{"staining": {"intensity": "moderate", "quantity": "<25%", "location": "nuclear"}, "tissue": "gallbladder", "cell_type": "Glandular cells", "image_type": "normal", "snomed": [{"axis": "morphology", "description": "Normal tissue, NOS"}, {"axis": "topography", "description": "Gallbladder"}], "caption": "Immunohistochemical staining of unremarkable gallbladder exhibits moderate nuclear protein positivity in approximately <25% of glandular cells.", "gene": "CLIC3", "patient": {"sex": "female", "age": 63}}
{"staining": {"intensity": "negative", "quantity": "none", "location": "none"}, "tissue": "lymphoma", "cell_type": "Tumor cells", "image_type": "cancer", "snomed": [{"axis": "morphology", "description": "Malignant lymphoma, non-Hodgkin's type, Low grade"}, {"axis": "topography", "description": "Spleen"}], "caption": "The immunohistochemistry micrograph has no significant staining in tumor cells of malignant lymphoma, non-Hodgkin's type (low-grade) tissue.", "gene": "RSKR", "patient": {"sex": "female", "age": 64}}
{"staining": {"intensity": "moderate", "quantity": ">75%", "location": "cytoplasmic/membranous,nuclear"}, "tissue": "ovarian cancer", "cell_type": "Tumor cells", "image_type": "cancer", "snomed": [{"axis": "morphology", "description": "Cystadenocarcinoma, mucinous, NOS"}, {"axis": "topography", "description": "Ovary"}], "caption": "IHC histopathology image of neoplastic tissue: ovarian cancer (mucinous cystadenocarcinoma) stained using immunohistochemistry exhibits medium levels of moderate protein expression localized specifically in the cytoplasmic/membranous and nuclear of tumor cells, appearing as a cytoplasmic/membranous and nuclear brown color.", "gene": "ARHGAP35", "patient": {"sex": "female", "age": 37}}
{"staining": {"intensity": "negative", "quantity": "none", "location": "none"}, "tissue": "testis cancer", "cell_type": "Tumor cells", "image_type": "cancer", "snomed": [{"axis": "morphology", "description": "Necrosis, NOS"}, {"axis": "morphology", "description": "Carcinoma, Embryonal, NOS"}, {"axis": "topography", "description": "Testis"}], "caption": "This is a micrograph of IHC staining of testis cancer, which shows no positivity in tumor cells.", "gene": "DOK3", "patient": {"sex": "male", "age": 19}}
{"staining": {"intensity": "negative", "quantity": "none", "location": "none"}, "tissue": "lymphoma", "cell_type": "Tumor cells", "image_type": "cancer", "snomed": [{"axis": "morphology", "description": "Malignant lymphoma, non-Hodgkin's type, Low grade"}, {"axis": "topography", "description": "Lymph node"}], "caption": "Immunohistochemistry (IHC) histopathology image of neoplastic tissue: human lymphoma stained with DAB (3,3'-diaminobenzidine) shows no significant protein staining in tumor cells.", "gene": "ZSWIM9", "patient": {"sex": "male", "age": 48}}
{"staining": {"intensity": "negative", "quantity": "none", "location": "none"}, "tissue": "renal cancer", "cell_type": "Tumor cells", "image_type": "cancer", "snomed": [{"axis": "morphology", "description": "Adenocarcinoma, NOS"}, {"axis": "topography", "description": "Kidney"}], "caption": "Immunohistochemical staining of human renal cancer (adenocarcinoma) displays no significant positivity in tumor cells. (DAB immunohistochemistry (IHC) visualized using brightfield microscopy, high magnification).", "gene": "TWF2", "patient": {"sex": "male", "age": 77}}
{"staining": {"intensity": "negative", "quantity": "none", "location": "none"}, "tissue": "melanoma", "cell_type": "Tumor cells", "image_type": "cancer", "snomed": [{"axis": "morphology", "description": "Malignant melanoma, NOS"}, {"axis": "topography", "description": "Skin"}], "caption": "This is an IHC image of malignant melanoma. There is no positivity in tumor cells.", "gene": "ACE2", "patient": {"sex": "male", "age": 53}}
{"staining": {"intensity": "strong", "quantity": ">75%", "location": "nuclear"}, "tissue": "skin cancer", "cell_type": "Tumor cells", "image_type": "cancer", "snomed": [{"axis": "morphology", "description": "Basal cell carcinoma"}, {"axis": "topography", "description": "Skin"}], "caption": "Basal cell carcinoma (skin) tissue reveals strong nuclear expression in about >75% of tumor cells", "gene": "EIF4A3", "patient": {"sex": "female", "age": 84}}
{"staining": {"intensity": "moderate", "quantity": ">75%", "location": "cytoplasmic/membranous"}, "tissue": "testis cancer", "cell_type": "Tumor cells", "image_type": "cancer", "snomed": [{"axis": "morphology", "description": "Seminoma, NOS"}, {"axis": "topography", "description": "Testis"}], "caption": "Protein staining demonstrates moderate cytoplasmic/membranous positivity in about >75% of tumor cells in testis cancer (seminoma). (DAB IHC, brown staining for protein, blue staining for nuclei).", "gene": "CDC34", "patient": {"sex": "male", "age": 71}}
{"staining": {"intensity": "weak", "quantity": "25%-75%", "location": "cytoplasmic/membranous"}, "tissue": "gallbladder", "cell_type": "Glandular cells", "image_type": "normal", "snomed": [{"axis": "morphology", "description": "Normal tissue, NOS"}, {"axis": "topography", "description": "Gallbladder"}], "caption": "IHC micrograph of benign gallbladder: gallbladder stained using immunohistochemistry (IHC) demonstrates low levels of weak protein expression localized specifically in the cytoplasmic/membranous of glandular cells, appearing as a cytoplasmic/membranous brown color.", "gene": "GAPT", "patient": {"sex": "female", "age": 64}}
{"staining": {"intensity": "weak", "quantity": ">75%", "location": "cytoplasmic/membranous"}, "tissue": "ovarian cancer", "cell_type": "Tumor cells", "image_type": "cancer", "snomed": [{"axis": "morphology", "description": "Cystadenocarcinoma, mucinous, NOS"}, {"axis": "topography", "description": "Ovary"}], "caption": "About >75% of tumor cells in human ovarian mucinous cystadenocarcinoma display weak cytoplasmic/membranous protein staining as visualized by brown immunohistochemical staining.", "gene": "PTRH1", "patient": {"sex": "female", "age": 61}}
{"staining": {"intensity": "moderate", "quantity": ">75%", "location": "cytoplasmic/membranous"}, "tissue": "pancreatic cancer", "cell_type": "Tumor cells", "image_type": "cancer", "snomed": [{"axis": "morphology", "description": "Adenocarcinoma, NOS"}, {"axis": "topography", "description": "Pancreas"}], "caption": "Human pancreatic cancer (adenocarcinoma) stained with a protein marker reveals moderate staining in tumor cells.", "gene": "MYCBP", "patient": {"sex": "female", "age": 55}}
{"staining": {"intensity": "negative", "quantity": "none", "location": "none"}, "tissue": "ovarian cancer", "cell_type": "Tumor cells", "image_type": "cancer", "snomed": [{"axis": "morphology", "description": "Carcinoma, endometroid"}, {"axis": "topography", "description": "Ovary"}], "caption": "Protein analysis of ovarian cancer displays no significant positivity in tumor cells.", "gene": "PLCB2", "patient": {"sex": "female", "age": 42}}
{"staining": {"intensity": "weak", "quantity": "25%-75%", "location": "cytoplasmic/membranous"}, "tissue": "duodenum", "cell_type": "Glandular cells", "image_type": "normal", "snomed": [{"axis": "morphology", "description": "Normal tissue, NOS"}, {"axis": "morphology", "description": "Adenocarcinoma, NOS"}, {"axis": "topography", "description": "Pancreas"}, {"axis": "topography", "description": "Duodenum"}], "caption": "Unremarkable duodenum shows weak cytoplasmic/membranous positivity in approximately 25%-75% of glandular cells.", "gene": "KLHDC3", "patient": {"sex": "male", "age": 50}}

+++++

## EXERCISE PROMPT
Wherever the string "This" occurs in the listing, return the line it sits on.

## ANSWER SPACE
{"staining": {"intensity": "negative", "quantity": "none", "location": "none"}, "tissue": "testis cancer", "cell_type": "Tumor cells", "image_type": "cancer", "snomed": [{"axis": "morphology", "description": "Necrosis, NOS"}, {"axis": "morphology", "description": "Carcinoma, Embryonal, NOS"}, {"axis": "topography", "description": "Testis"}], "caption": "This is a micrograph of IHC staining of testis cancer, which shows no positivity in tumor cells.", "gene": "DOK3", "patient": {"sex": "male", "age": 19}}
{"staining": {"intensity": "negative", "quantity": "none", "location": "none"}, "tissue": "melanoma", "cell_type": "Tumor cells", "image_type": "cancer", "snomed": [{"axis": "morphology", "description": "Malignant melanoma, NOS"}, {"axis": "topography", "description": "Skin"}], "caption": "This is an IHC image of malignant melanoma. There is no positivity in tumor cells.", "gene": "ACE2", "patient": {"sex": "male", "age": 53}}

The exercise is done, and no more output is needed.